If the version of jQuery you use contains a vulnerability, you may need to update your site to use a newer version. However, this can break functionality. You need to incorporate that into your decision on how to mitigate the vulnerability.
A vulnerability in jQuery
If you use user input URLs in
$.GET calls, you are vulnerable to this attack. But what if you don’t?
If you don’t use the library in a way that makes your site vulnerable, there is no vulnerability. However, it is still a good idea to update your jQuery version. You may not retrieve user-provided URLs now, but maybe you’ll develop it in the future.
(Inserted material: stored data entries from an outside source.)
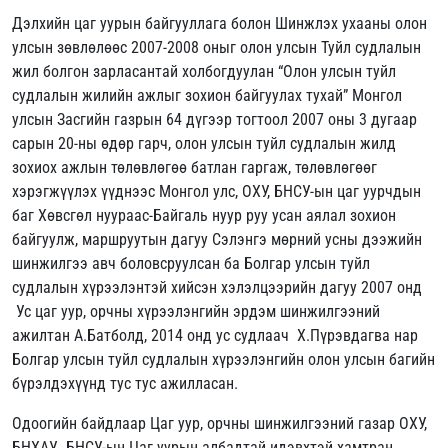
Дэлхийн цаг уурын байгууллага болон Шинжлэх ухааны олон
улсын зөвлөлөөс 2007-2008 оныг олон улсын Туйл судлалын
жил болгон зарласантай холбогдуулан “Олон улсын туйл
судлалын жилийн ажлыг зохион байгуулах тухай” Монгол
улсын Засгийн газрын 64 дүгээр тогтоол 2007 оны 3 дугаар
сарын 20-ны өдөр гарч, олон улсын туйл судлалын жилд
зохиох ажлын төлөвлөгөө батлан гаргаж, төлөвлөгөөг
хэрэгжүүлэх үүднээс Монгол улс, ОХУ, БНСУ-ын цаг уурчдын
баг Хөвсгөл нуураас-Байгаль нуур руу усан аялал зохион
байгуулж, маршруутын дагуу Сэлэнгэ мөрний усны дээжийн
шинжилгээ авч боловсруулсан ба Болгар улсын туйл
судлалын хүрээлэнтэй хийсэн хэлэлцээрийн дагуу 2007 онд
Ус цаг уур, орчны хүрээлэнгийн эрдэм шинжилгээний
ажилтан А.Батболд, 2014 онд ус судлаач Х.Пүрэвдагва нар
Болгар улсын туйл судлалын хүрээлэнгийн олон улсын багийн
бүрэлдэхүүнд тус тус ажилласан.
Одоогийн байдлаар Цаг уур, орчны шинжилгээний газар ОХУ,
БНХАУ, БНСУ-ын Цаг уурын албадтай идэвхтэй хамтран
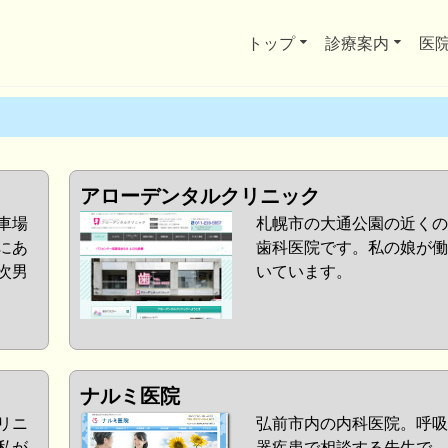
トップ
診療案内
医
アローデンタルクリニック
車場
札幌市の大通公園の近くの
にあ
歯科医院です。私の娘が働
次男
いています。
ナルミ医院
リニ
弘前市内の内科医院。呼吸
私が
器疾患で相談する先生で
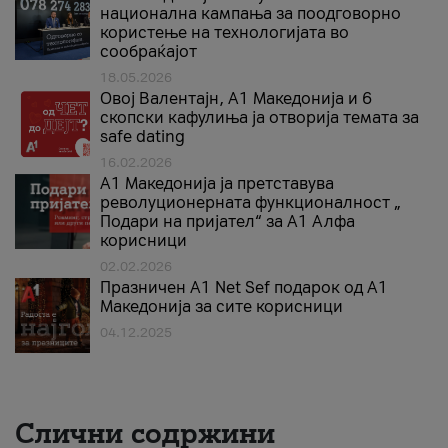
национална кампања за поодговорно
користење на технологијата во
сообраќајот
18.05.2026
Овој Валентајн, A1 Македонија и 6
скопски кафулиња ја отворија темата за
safe dating
16.02.2026
А1 Македонија ја претставува
револуционерната функционалност „
Подари на пријател“ за А1 Алфа
корисници
02.02.2026
Празничен A1 Net Sеf подарок од А1
Македонија за сите корисници
04.12.2025
Слични содржини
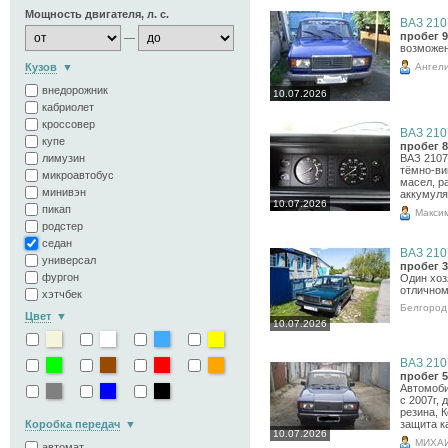
Мощность двигателя, л. с.
ВАЗ 2107
пробег 9
—
возможен
Ангел
Кузов
внедорожник
10.07.2026
кабриолет
кроссовер
ВАЗ 2107
купе
пробег 8
лимузин
ВАЗ 2107
тёмно-ви
микроавтобус
масел, р
минивэн
аккумуля
10.07.2026
пикап
Макси
родстер
седан
ВАЗ 2107
универсал
пробег 3
фургон
Один хоз
отличном
хэтчбек
Белгород
Цвет
10.07.2026
ВАЗ 2107
пробег 5
Автомоби
с 2007г, 
резина, 
Коробка передач
защита к
10.07.2026
МИХА
автомат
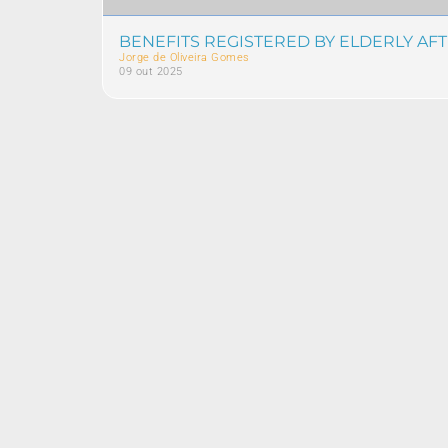
BENEFITS REGISTERED BY ELDERLY AF
Jorge de Oliveira Gomes
09 out 2025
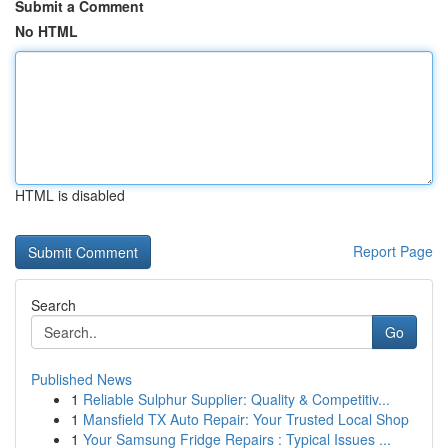
Submit a Comment
No HTML
HTML is disabled
Report Page
Search
Go
Published News
1
Reliable Sulphur Supplier: Quality & Competitiv...
1
Mansfield TX Auto Repair: Your Trusted Local Shop
1
Your Samsung Fridge Repairs : Typical Issues ...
Maybe you made a mistake when checking your code for vulnerable usage of the library, or maybe the vulnerable code is in a third-party component.
However, if you’ve checked your code for vulnerable calls and didn’t find any, the risk may seem largely theoretical. In that case, is it worth the risk of breaking your site by updating jQuery?
Updating jQuery may break your site
When updating jQuery, the newer version may have a slightly different interface than the old version. If any of your pages rely on the old behavior, updating jQuery breaks your site. Furthermore, it is pretty hard to check whether this happens. You won’t get any compile errors, but have to test the whole site. This means the risk of updating jQuery is pretty big.
Even though it may seem like a big undertaking, jQuery Migrate helps you to find any changed interfaces and let your old code work with a newer jQuery version.
Assess your risk
Whether you update jQuery or not, you do need to make a informed decision. Weigh the pro’s and cons against each other so that it is clear whether updating jQuery is worth the hassle in reduced risk. Decide whether the mitigation of the vulnerability is temporary or permanent. Maybe you are never going to update jQuery ever, but that needs to be a conscious decision rather than a result of everyday churn.
In the end you need to decide how you reduce the risk of the vulnerability, choosing the solution with the lowest cost. This solution may include updating jQuery throughout your site, but it doesn’t have to. The important point is that you make a deliberate decision, weighing risks, costs and benefits against each other.